|Memorial, Saint Thomas Aquinas,
priest and doctor
Psalm 40:2, 4, 7-8, 10, 11
"Whoever does the will of God is my brother and sister and mother."
It is difficult not to stand in awe of the great Dominican scholar and saint, Thomas Aquinas. [See a brief sketch of his life here.] He used his gifts to transform the way we reflected up and understood our faith. His work became a "textbook" for Catholic theology for hundreds of years. Yet, it is wonderful to remember that at some point he simply stopped writing, referring to his great work as "so much straw" compared to what he had seen and had been revealed to him. This great theologian knew that theology was not faith. Theology is "faith seeking understanding." What Thomas came to know and desire was a relationship with God that filled his great heart.
The "good news" that Mark is sharing with us today is a similar powerful message. Who are those who are "blessed" as those who are the closest to Jesus? We might think that his blood relatives would be the closest to him. Jesus tells us that intimacy with him comes from doing the will of God.
In our "liberated," contemporary culture it can be difficult for us to think of doing anybody else's will. The very mention of it can tighten an inner resistance in us. For Jesus, to give ourselves over to God's way, rather and cling to our own way, is to really find true freedom and joy. He tells us today that we are in a special "kin-ship" with him when we let his grace "de-self-ish" us.

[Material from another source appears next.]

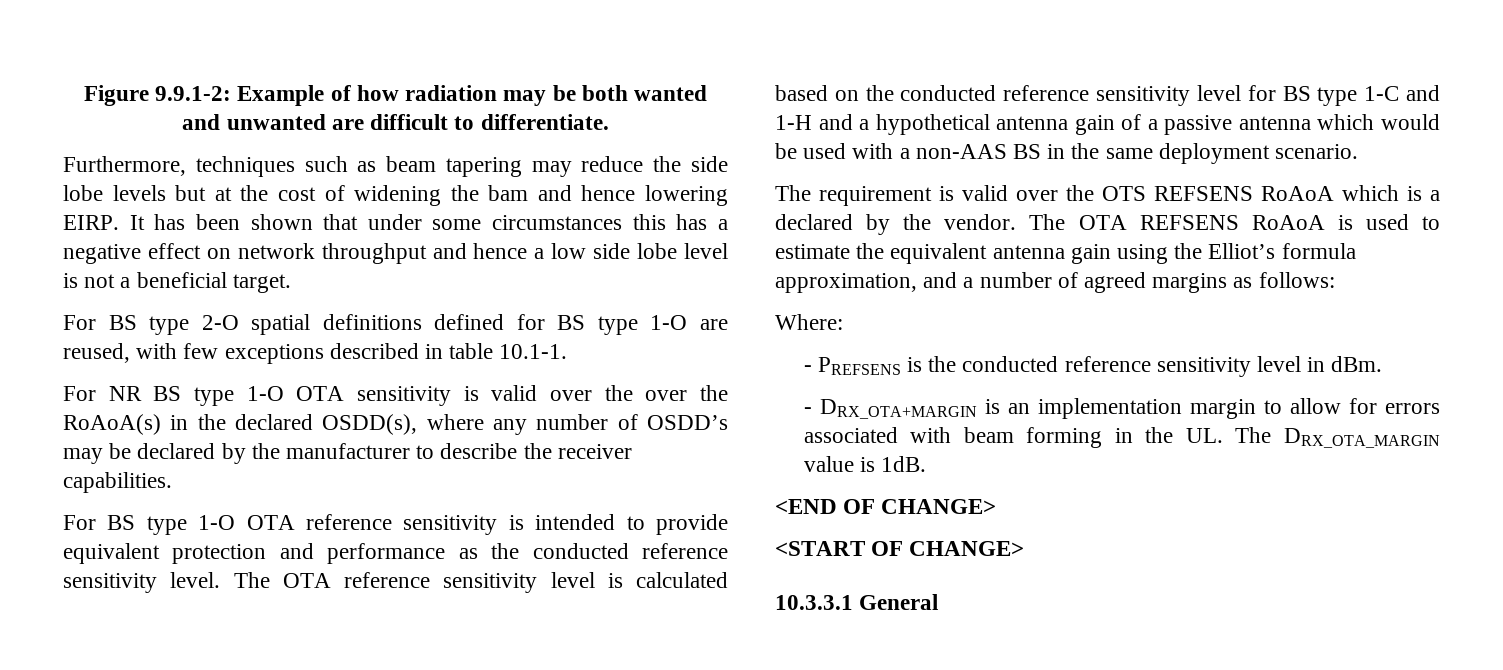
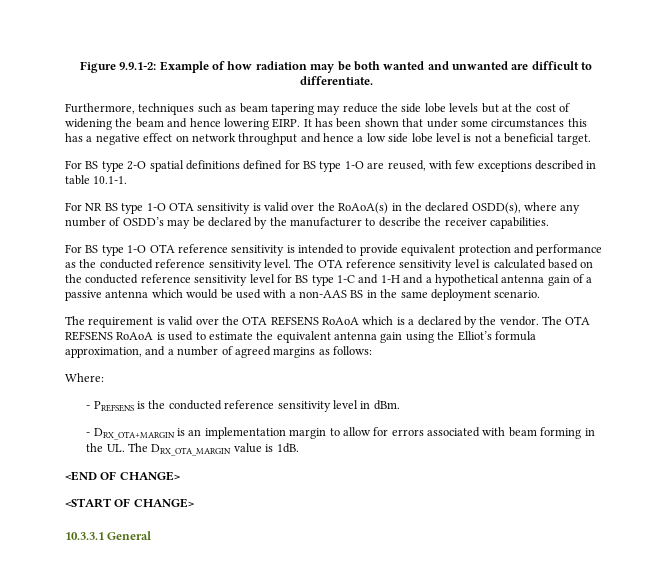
[488,185,529,201] bam -> [135,118,164,128] beam
[645,385,728,401] over the -> (335, 206) none
[1102,186,1146,201] OTS -> [242,316,268,325] OTA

What is God's desire for us? What do we hear inside when we ask God, "Most loving God, you who made me and sustain me each and every day, what do you desire for me?" The more we ask this deep prayer, in a variety of times and situations in our lives, the more we are led into an examination of conscience. We can instinctively recognize and say that this or that habit or way of doing things, relating to others, or approach to life are not coming out of God's desire for us. These mini-conversion moments are God's way of inviting us into intimacy with Jesus.
For example, it can't be God's will for me to be wrapped up in myself. It can't be God's will that I be crabby and judgmental about everyone else. Could God really want me to refuse to be open, honest and vulnerable in communicating with those who need my love the most? It just can't be God's will that I be tied up in anxiety and worry. How could it be that God would want me to escape from real relationships into sexual fantasy and pornography? As we reflect, each of us could examine our consciences and clearly identify the freedom we desire, the freedom God has planted a desire for in our hearts. As we reflect, we instinctively know what it is to do God's will.
Dear Jesus, thank you for inviting me to do God's will today. Thank you for showing me that this is the path to the intimacy with you that I desire. Please help me not only to say "no" to certain patterns of selfishness in my life, but to give into more loving faithful ways of being whom God calls me to be. Let me love as you love me. Let me know the blessed joy of a real togetherness with you.
"Sacrifice or oblation you wished
Here am I Lord; I come to do your will.